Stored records

= Beginning of Section =

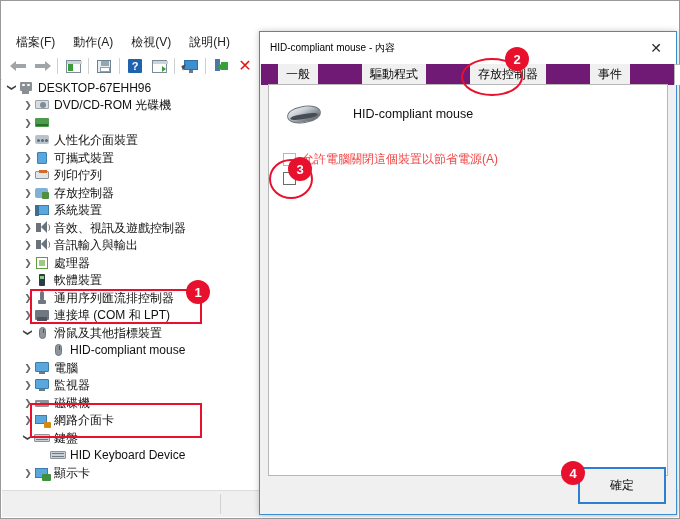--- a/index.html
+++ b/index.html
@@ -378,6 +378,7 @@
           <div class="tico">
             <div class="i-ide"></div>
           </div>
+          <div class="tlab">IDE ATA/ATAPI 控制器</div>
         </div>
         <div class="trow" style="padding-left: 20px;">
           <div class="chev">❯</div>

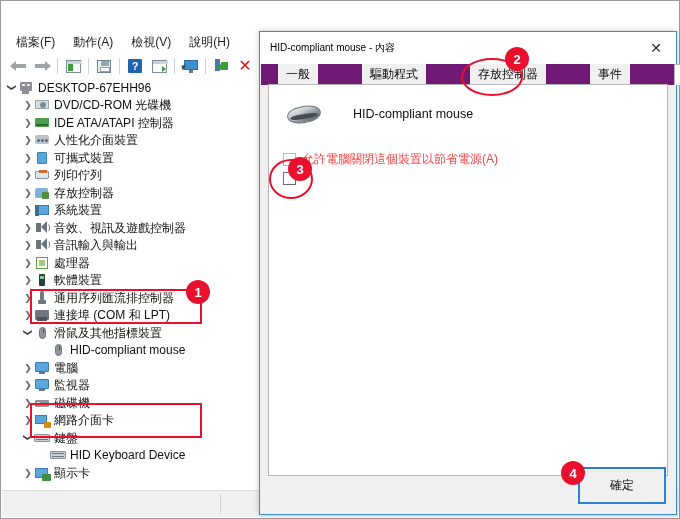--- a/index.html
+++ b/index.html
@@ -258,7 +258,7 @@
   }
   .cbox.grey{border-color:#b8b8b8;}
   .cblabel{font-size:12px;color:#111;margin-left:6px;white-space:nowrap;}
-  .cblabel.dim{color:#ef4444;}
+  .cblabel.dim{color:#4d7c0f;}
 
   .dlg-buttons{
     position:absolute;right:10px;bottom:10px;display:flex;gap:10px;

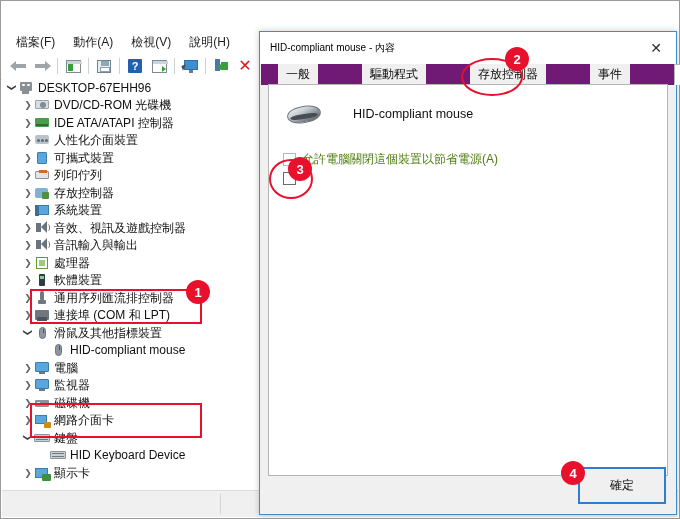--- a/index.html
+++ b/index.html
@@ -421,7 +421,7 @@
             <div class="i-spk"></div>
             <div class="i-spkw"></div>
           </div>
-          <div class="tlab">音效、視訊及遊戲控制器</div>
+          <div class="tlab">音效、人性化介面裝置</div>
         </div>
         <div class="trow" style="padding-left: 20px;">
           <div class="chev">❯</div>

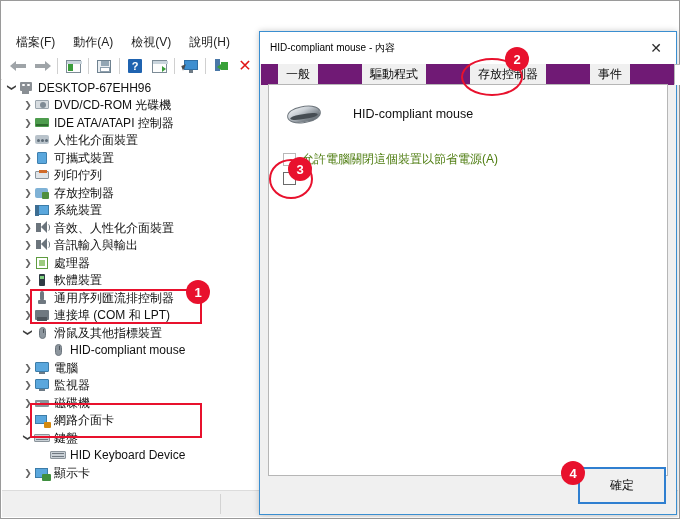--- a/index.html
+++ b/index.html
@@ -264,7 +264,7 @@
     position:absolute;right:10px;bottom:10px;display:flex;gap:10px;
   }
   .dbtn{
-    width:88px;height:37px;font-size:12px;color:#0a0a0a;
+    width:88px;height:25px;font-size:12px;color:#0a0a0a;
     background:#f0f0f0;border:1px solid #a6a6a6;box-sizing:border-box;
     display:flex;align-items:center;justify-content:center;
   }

= End of Section =

Your task
Restate the records word for word, omitting images.

Result
--- a/index.html
+++ b/index.html
@@ -378,6 +378,7 @@
           <div class="tico">
             <div class="i-ide"></div>
           </div>
+          <div class="tlab">IDE ATA/ATAPI 控制器</div>
         </div>
         <div class="trow" style="padding-left: 20px;">
           <div class="chev">❯</div>

--- a/index.html
+++ b/index.html
@@ -258,7 +258,7 @@
   }
   .cbox.grey{border-color:#b8b8b8;}
   .cblabel{font-size:12px;color:#111;margin-left:6px;white-space:nowrap;}
-  .cblabel.dim{color:#ef4444;}
+  .cblabel.dim{color:#4d7c0f;}
 
   .dlg-buttons{
     position:absolute;right:10px;bottom:10px;display:flex;gap:10px;

--- a/index.html
+++ b/index.html
@@ -421,7 +421,7 @@
             <div class="i-spk"></div>
             <div class="i-spkw"></div>
           </div>
-          <div class="tlab">音效、視訊及遊戲控制器</div>
+          <div class="tlab">音效、人性化介面裝置</div>
         </div>
         <div class="trow" style="padding-left: 20px;">
           <div class="chev">❯</div>

--- a/index.html
+++ b/index.html
@@ -264,7 +264,7 @@
     position:absolute;right:10px;bottom:10px;display:flex;gap:10px;
   }
   .dbtn{
-    width:88px;height:37px;font-size:12px;color:#0a0a0a;
+    width:88px;height:25px;font-size:12px;color:#0a0a0a;
     background:#f0f0f0;border:1px solid #a6a6a6;box-sizing:border-box;
     display:flex;align-items:center;justify-content:center;
   }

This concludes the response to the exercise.